Fiesta escolar para conmemorar el advenimiento de la II República en una escuela laica del municipio alicantino de San Vicente del Raspeig Foto: Público.es |
Apelación a la
República noventa años después
En Mayo de 1924, en plena Dictadura de Primo de Rivera, Don
Manuel Azaña publicaba su “Apelación a la República” en la que afirmaba la
incompatibilidad entre monarquía y democracia.
En estos momentos de
reivindicación de un proceso constituyente republicano, ante el “hecho
sucesorio” que se nos impone como último recurso del agonizante régimen
monárquico constitucional de 1978, nos parece imprescindible recordar, como
hacía Azaña en aquel texto, que la República es mucho más que sustituir la
forma de gobierno monárquica por la forma de gobierno republicana, salvo que
nos conformemos con una República como una mera forma de Estado o de gobierno,
concretamente con un conjunto de organismos burocráticos separados de la
sociedad civil, en la que una vez elegidos los representantes, la ciudadanía se abstiene de cualquier actividad
política. Y así, como dice nuestro amigo Joaquín Miras, “un individuo que
centralice en su persona el poder ejecutivo del Estado, por el mero hecho de
ser elegido, es presidente de la Republica y no monarca.”
Así, la Republica no podrá ser
limitada ni gravitar en torno a una reivindicación de una forma de Estado, ni
simplemente a una definición jurídica, ni al cambio del titulo segundo o de
otros preceptos constitucionales. Es una simplificación limitar la política a
lo jurídico. Es reducir el republicanismo en tanto que movimiento radical de
emancipación y de autogobierno, de
democracia radical e igualdad material, a mera estructura técnica jurídica, a
una organización de cosas, y no a transformación de sociedades.
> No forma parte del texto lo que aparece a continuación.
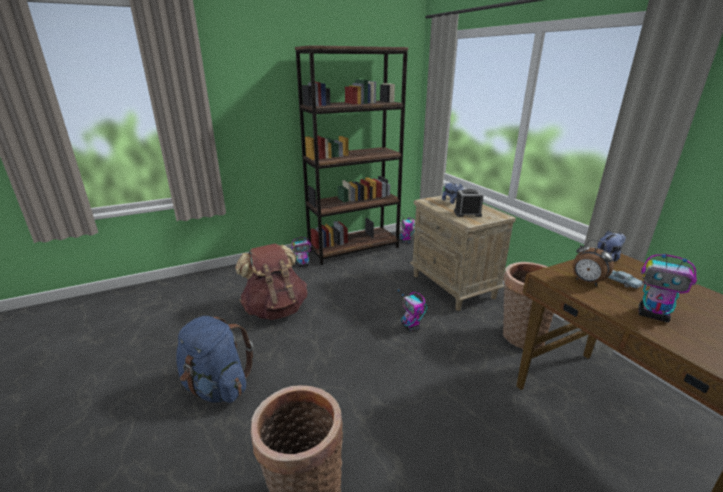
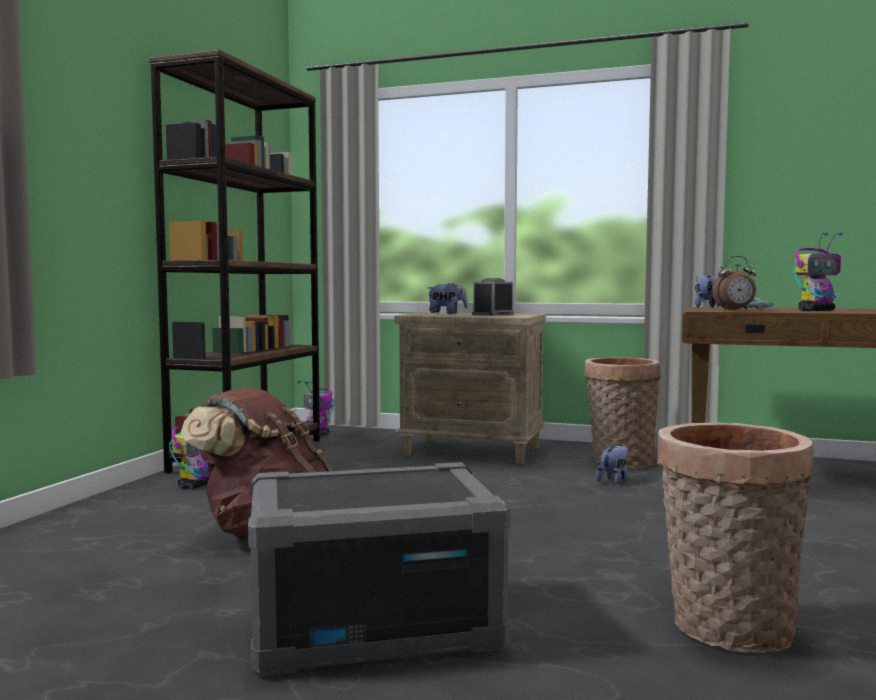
camera: 45 degrees left, 20 degrees down
(217, 387) = (374, 623): blue backpack -> grey storage box
(411, 327) = (504, 488): toy robot -> none
(482, 351) = (614, 480): none -> plush toy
Por ello, hay que recordar que la
forma política republicana implica el establecimiento de mecanismos e
instituciones de manera que el fundamento de la democracia no quede limitado a
la simple forma de democracia representativa, ni que el ejercicio de la
responsabilidad política de los ciudadanos gravite únicamente en el voto y en la delegación de poder en representantes surgidos del sufragio. Las
insuficiencias de la democracia representativa
han sido de hecho denunciadas por la desafección de los ciudadanos hacia
una política delegada en unos pocos. Elegir a los que han de gobernar no es
enteramente gobernar. Consentir, asentir y elegir no es autogobierno. Lo es participar en la formación
de las decisiones, en la toma de ellas y en su ejecución. Una constitución republicana debe contemplar
formas de democracia participativa, deliberativa, popular y mandatada. Al efecto deberían contemplase instituciones
tales como la revocación de cargos, la brevedad y la rotación frecuente de los
mandatos, la preferencia por la forma
colegiada de gobierno en ejecutivos, el funcionamiento frecuente y
accesible de la iniciativa popular y los
referéndum, la introducción de
algunas formas de mandato imperativo, la
introducción del procedimiento de sorteo en la designación de algunas
magistraturas públicas, las
prohibiciones y limitaciones a la
acumulación de cargos públicos, la rendición de cuentas después del mandato ante órganos ciudadanos independientes, la extensión de la incompatibilidad e
inelegibilidad para del desempeño de
funciones públicas de aquellos que estén ligados de una manera privilegiada a actividades e intereses
privados, el estudio de la incompatibilidad de un grado de renta y
forma de vida suntuosa y excesiva, de manifiesta desigualdad, para el desempeño cívico y virtuoso de
funciones públicas.
Y hay que recordar que la
libertad republicana es el deber y derecho inalienable de todos efectivamente a
participar en los asuntos públicos, pero también es la ausencia de cualquier
situación de dominación que haga ilusorios la igualdad y el autogobierno, tanto
en lo público, en las relaciones políticas, como en lo privado, en las
relaciones económicas, sociales, familiares o de género. La Republica no esta
sólo en la esfera de lo estatal o de lo público. Una propuesta radicalmente y
genuinamente republicana debe
reivindicarse en todas las relaciones de lo colectivo donde se juega nuestro
autogobierno: en toda asociación,
en toda empresa, en toda casa.
Por tanto, la propuesta de un
régimen republicano implica que la
República debe impedir la desigualdad por cuanto entre desiguales no prevalece
la justicia y el bien público sino el poder de los más fuertes. La República debe
procurar con su intervención efectiva que en ningún caso en que estén en juego
relaciones entre ciudadanos se
produzca una situación cuya desigualdad,
estados de necesidad y carencia desemboque en dominio y explotación de unos por otros.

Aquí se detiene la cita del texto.